Each line of the material should be output exactly as shown.

*** Opening Exercise materials ***

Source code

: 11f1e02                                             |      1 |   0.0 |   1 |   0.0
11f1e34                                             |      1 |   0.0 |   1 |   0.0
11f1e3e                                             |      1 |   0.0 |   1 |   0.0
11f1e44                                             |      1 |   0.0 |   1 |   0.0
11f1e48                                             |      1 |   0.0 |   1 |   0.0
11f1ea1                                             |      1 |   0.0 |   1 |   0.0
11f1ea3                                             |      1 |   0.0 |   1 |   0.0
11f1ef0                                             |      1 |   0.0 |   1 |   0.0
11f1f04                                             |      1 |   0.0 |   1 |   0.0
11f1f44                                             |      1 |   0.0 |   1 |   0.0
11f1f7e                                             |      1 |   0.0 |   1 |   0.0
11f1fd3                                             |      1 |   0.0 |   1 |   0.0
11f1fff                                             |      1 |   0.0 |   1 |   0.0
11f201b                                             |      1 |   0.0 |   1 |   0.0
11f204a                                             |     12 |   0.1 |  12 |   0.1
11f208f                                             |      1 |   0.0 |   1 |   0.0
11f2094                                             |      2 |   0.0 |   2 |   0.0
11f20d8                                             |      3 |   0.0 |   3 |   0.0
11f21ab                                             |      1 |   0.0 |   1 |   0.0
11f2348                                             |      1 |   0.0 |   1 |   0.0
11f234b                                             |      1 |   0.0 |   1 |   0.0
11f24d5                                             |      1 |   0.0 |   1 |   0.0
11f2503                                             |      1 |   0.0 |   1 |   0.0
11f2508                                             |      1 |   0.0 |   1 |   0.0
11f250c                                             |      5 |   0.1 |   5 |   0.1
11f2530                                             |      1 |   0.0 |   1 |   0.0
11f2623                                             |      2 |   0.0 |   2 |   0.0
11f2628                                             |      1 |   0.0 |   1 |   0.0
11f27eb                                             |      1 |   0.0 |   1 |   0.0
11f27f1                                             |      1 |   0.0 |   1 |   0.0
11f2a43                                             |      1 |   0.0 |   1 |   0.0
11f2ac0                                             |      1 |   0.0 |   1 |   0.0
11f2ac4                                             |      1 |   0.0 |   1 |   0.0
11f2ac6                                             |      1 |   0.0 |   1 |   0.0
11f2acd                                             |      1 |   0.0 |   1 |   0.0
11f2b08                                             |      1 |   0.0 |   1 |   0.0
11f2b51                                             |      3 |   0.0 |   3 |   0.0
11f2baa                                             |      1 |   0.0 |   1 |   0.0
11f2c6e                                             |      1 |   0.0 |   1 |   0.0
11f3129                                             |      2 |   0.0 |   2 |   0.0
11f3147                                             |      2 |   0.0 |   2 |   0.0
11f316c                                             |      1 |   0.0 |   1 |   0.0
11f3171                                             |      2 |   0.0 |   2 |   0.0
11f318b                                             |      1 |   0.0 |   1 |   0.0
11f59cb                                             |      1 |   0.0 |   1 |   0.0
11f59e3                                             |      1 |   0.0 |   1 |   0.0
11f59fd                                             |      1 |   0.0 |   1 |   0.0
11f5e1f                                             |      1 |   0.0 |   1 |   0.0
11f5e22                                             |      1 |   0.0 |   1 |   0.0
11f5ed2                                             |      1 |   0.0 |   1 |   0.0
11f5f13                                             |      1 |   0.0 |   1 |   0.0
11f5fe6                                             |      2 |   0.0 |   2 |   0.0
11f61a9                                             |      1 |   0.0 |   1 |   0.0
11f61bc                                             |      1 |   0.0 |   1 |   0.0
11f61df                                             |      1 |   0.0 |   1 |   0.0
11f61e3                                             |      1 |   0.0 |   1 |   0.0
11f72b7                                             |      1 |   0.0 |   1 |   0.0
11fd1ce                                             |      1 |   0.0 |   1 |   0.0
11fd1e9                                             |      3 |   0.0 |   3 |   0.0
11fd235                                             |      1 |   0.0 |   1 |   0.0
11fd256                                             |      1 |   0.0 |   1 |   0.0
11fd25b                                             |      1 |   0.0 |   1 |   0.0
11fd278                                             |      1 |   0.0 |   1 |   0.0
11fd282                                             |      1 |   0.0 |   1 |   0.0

*** Closing Exercise materials ***

_Exercise answer_:
Source code

: 11f1e02                                             |      1 |   0.0 |   1 |   0.0
11f1e34                                             |      1 |   0.0 |   1 |   0.0
11f1e3e                                             |      1 |   0.0 |   1 |   0.0
11f1e44                                             |      1 |   0.0 |   1 |   0.0
11f1e48                                             |      1 |   0.0 |   1 |   0.0
11f1ea1                                             |      1 |   0.0 |   1 |   0.0
11f1ea3                                             |      1 |   0.0 |   1 |   0.0
11f1ef0                                             |      1 |   0.0 |   1 |   0.0
11f1f04                                             |      1 |   0.0 |   1 |   0.0
11f1f44                                             |      1 |   0.0 |   1 |   0.0
11f1f7e                                             |      1 |   0.0 |   1 |   0.0
11f1fd3                                             |      1 |   0.0 |   1 |   0.0
11f1fff                                             |      1 |   0.0 |   1 |   0.0
11f201b                                             |      1 |   0.0 |   1 |   0.0
11f204a                                             |     12 |   0.1 |  12 |   0.1
11f208f                                             |      1 |   0.0 |   1 |   0.0
11f2094                                             |      2 |   0.0 |   2 |   0.0
11f20d8                                             |      3 |   0.0 |   3 |   0.0
11f21ab                                             |      1 |   0.0 |   1 |   0.0
11f2348                                             |      1 |   0.0 |   1 |   0.0
11f234b                                             |      1 |   0.0 |   1 |   0.0
11f24d5                                             |      1 |   0.0 |   1 |   0.0
11f2503                                             |      1 |   0.0 |   1 |   0.0
11f2508                                             |      1 |   0.0 |   1 |   0.0
11f250c                                             |      5 |   0.1 |   5 |   0.1
11f2530                                             |      1 |   0.0 |   1 |   0.0
11f2623                                             |      2 |   0.0 |   2 |   0.0
11f2628                                             |      1 |   0.0 |   1 |   0.0
11f27eb                                             |      1 |   0.0 |   1 |   0.0
11f27f1                                             |      1 |   0.0 |   1 |   0.0
11f2a43                                             |      1 |   0.0 |   1 |   0.0
11f2ac0                                             |      1 |   0.0 |   1 |   0.0
11f2ac4                                             |      1 |   0.0 |   1 |   0.0
11f2ac6                                             |      1 |   0.0 |   1 |   0.0
11f2acd                                             |      1 |   0.0 |   1 |   0.0
11f2b08                                             |      1 |   0.0 |   1 |   0.0
11f2b51                                             |      3 |   0.0 |   3 |   0.0
11f2baa                                             |      1 |   0.0 |   1 |   0.0
11f2c6e                                             |      1 |   0.0 |   1 |   0.0
11f3129                                             |      2 |   0.0 |   2 |   0.0
11f3147                                             |      2 |   0.0 |   2 |   0.0
11f316c                                             |      1 |   0.0 |   1 |   0.0
11f3171                                             |      2 |   0.0 |   2 |   0.0
11f318b                                             |      1 |   0.0 |   1 |   0.0
11f59cb                                             |      1 |   0.0 |   1 |   0.0
11f59e3                                             |      1 |   0.0 |   1 |   0.0
11f59fd                                             |      1 |   0.0 |   1 |   0.0
11f5e1f                                             |      1 |   0.0 |   1 |   0.0
11f5e22                                             |      1 |   0.0 |   1 |   0.0
11f5ed2                                             |      1 |   0.0 |   1 |   0.0
11f5f13                                             |      1 |   0.0 |   1 |   0.0
11f5fe6                                             |      2 |   0.0 |   2 |   0.0
11f61a9                                             |      1 |   0.0 |   1 |   0.0
11f61bc                                             |      1 |   0.0 |   1 |   0.0
11f61df                                             |      1 |   0.0 |   1 |   0.0
11f61e3                                             |      1 |   0.0 |   1 |   0.0
11f72b7                                             |      1 |   0.0 |   1 |   0.0
11fd1ce                                             |      1 |   0.0 |   1 |   0.0
11fd1e9                                             |      3 |   0.0 |   3 |   0.0
11fd235                                             |      1 |   0.0 |   1 |   0.0
11fd256                                             |      1 |   0.0 |   1 |   0.0
11fd25b                                             |      1 |   0.0 |   1 |   0.0
11fd278                                             |      1 |   0.0 |   1 |   0.0
11fd282                                             |      1 |   0.0 |   1 |   0.0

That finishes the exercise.